### TASK OBJECTIVE
No output is needed beyond the number of lines in the listing that contain the word "Modbus".

### RECORDS SUPPLIED
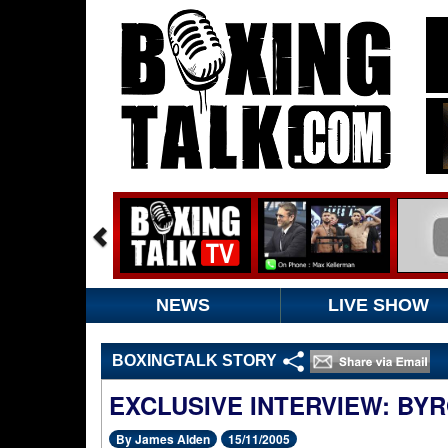
NEWS
LIVE SHOW
BOXINGTALK STORY
EXCLUSIVE INTERVIEW: BY
By James Alden
15/11/2005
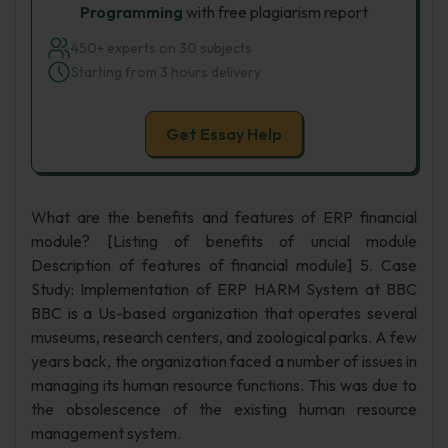
Programming
with free plagiarism report
450+ experts on 30 subjects
Starting from 3 hours delivery
Get Essay Help
What are the benefits and features of ERP financial
module? [Listing of benefits of uncial module
Description of features of financial module] 5. Case
Study: Implementation of ERP HARM System at BBC
BBC is a Us-based organization that operates several
museums, research centers, and zoological parks. A few
years back, the organization faced a number of issues in
managing its human resource functions. This was due to
the obsolescence of the existing human resource
management system.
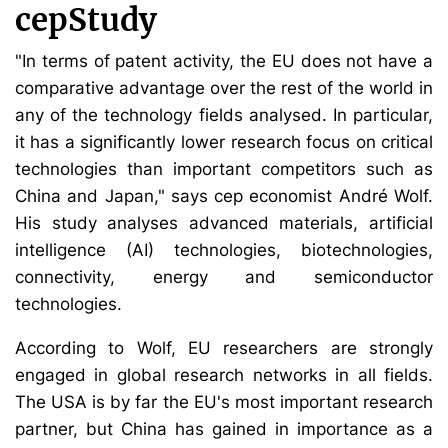
cepStudy
"In terms of patent activity, the EU does not have a
comparative advantage over the rest of the world in
any of the technology fields analysed. In particular,
it has a significantly lower research focus on critical
technologies than important competitors such as
China and Japan," says cep economist André Wolf.
His study analyses advanced materials, artificial
intelligence (AI) technologies, biotechnologies,
connectivity, energy and semiconductor
technologies.
According to Wolf, EU researchers are strongly
engaged in global research networks in all fields.
The USA is by far the EU's most important research
partner, but China has gained in importance as a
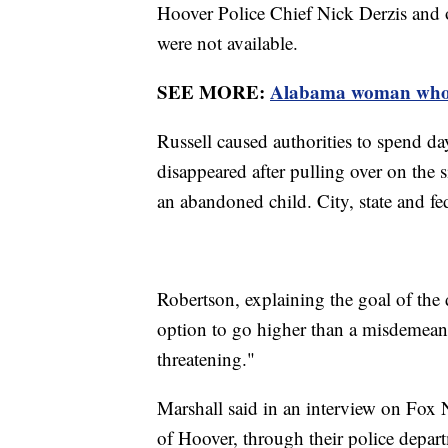
Hoover Police Chief Nick Derzis and ot
were not available.
SEE MORE:
Alabama woman who fa
Russell caused authorities to spend da
disappeared after pulling over on the 
an abandoned child. City, state and fe
Robertson, explaining the goal of the d
option to go higher than a misdemeano
threatening."
Marshall said in an interview on Fox 
of Hoover, through their police depar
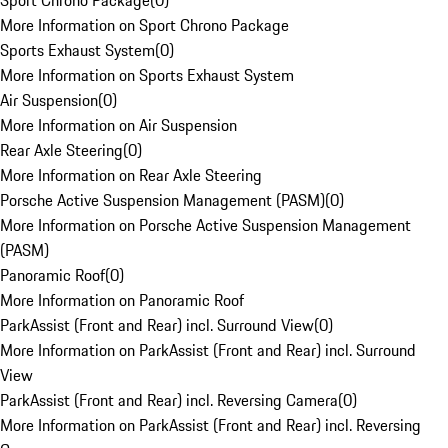
Sport Chrono Package
(
0
)
More Information on Sport Chrono Package
Sports Exhaust System
(
0
)
More Information on Sports Exhaust System
Air Suspension
(
0
)
More Information on Air Suspension
Rear Axle Steering
(
0
)
More Information on Rear Axle Steering
Porsche Active Suspension Management (PASM)
(
0
)
More Information on Porsche Active Suspension Management
(PASM)
Panoramic Roof
(
0
)
More Information on Panoramic Roof
ParkAssist (Front and Rear) incl. Surround View
(
0
)
More Information on ParkAssist (Front and Rear) incl. Surround
View
ParkAssist (Front and Rear) incl. Reversing Camera
(
0
)
More Information on ParkAssist (Front and Rear) incl. Reversing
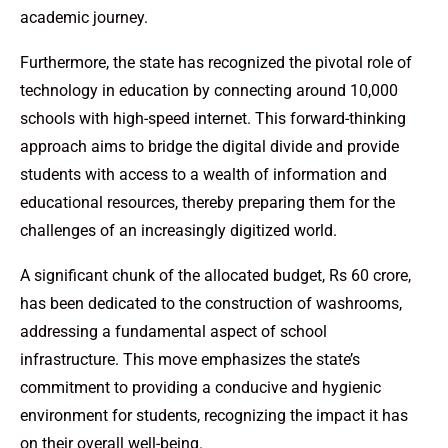
academic journey.
Furthermore, the state has recognized the pivotal role of
technology in education by connecting around 10,000
schools with high-speed internet. This forward-thinking
approach aims to bridge the digital divide and provide
students with access to a wealth of information and
educational resources, thereby preparing them for the
challenges of an increasingly digitized world.
A significant chunk of the allocated budget, Rs 60 crore,
has been dedicated to the construction of washrooms,
addressing a fundamental aspect of school
infrastructure. This move emphasizes the state’s
commitment to providing a conducive and hygienic
environment for students, recognizing the impact it has
on their overall well-being.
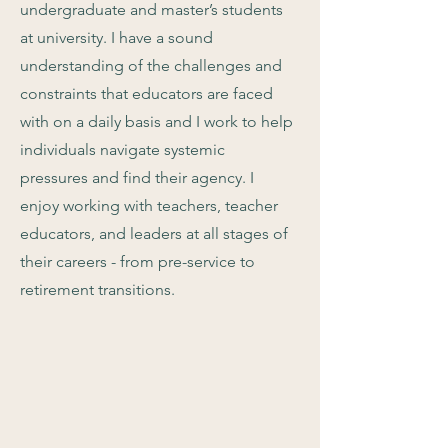
undergraduate and master’s students
at university. I have a sound
understanding of the challenges and
constraints that educators are faced
with on a daily basis and I work to help
individuals navigate systemic
pressures and find their agency. I
enjoy working with teachers, teacher
educators, and leaders at all stages of
their careers - from pre-service to
retirement transitions.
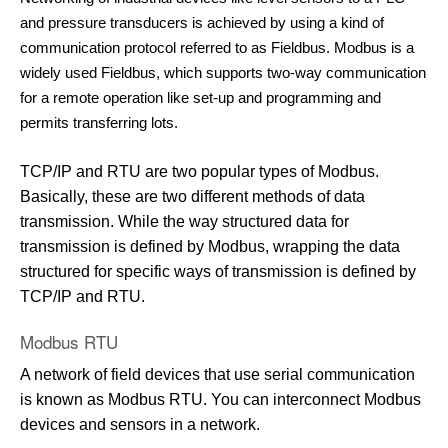
and pressure transducers is achieved by using a kind of
communication protocol referred to as Fieldbus. Modbus is a
widely used Fieldbus, which supports two-way communication
for a remote operation like set-up and programming and
permits transferring lots.
TCP/IP and RTU are two popular types of Modbus.
Basically, these are two different methods of data
transmission. While the way structured data for
transmission is defined by Modbus, wrapping the data
structured for specific ways of transmission is defined by
TCP/IP and RTU.
Modbus RTU
A network of field devices that use serial communication
is known as Modbus RTU. You can interconnect Modbus
devices and sensors in a network.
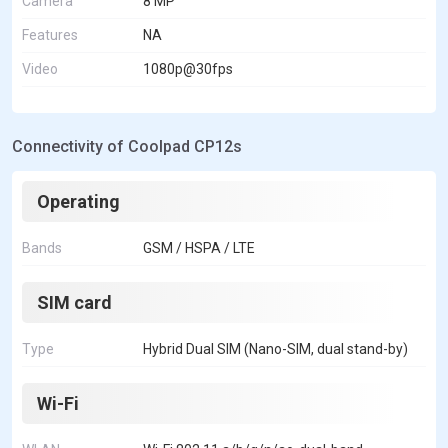
Camera
8 MP
Features
NA
Video
1080p@30fps
Connectivity of Coolpad CP12s
Operating
Bands
GSM / HSPA / LTE
SIM card
Type
Hybrid Dual SIM (Nano-SIM, dual stand-by)
Wi-Fi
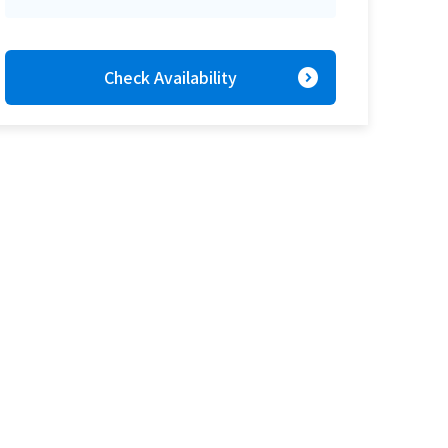
expand_circle_right
Check Availability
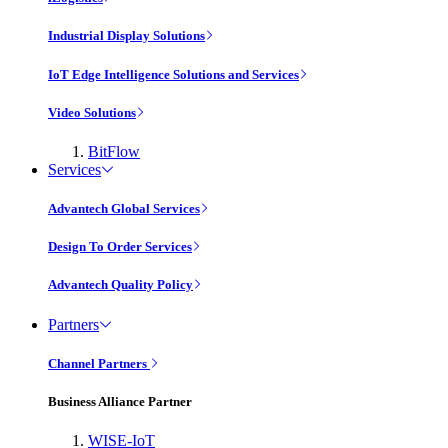
Industrial Display Solutions
IoT Edge Intelligence Solutions and Services
Video Solutions
BitFlow
Services
Advantech Global Services
Design To Order Services
Advantech Quality Policy
Partners
Channel Partners
Business Alliance Partner
WISE-IoT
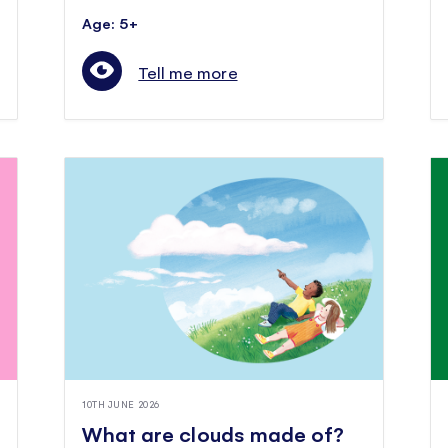
Age: 5+
Tell me more
10TH JUNE 2026
What are clouds made of?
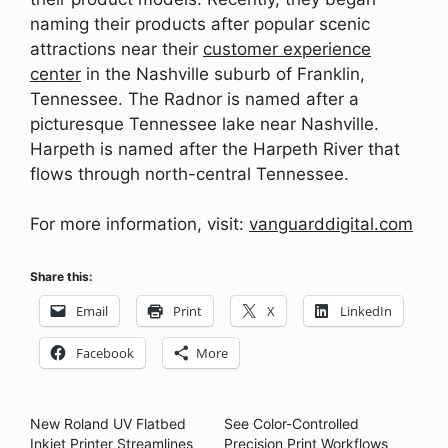
naming their products after popular scenic
attractions near their
customer experience
center
in the Nashville suburb of Franklin,
Tennessee. The Radnor is named after a
picturesque Tennessee lake near Nashville.
Harpeth is named after the Harpeth River that
flows through north-central Tennessee.
For more information, visit:
vanguarddigital.com
Share this:
Email
Print
X
LinkedIn
Facebook
More
New Roland UV Flatbed
See Color-Controlled
Inkjet Printer Streamlines
Precision Print Workflows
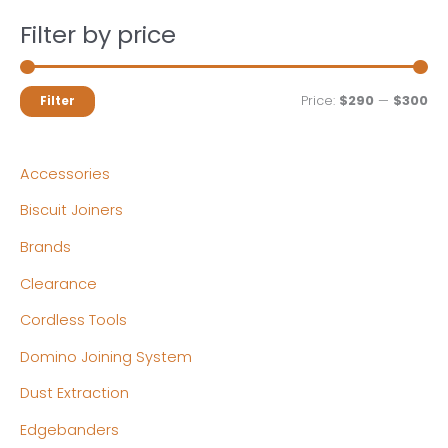
Filter by price
M
M
Price:
$290
—
$300
Filter
i
a
n
x
Accessories
p
p
Biscuit Joiners
r
r
Brands
i
i
c
c
Clearance
e
e
Cordless Tools
Domino Joining System
Dust Extraction
Edgebanders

### TASK RESPONSE
5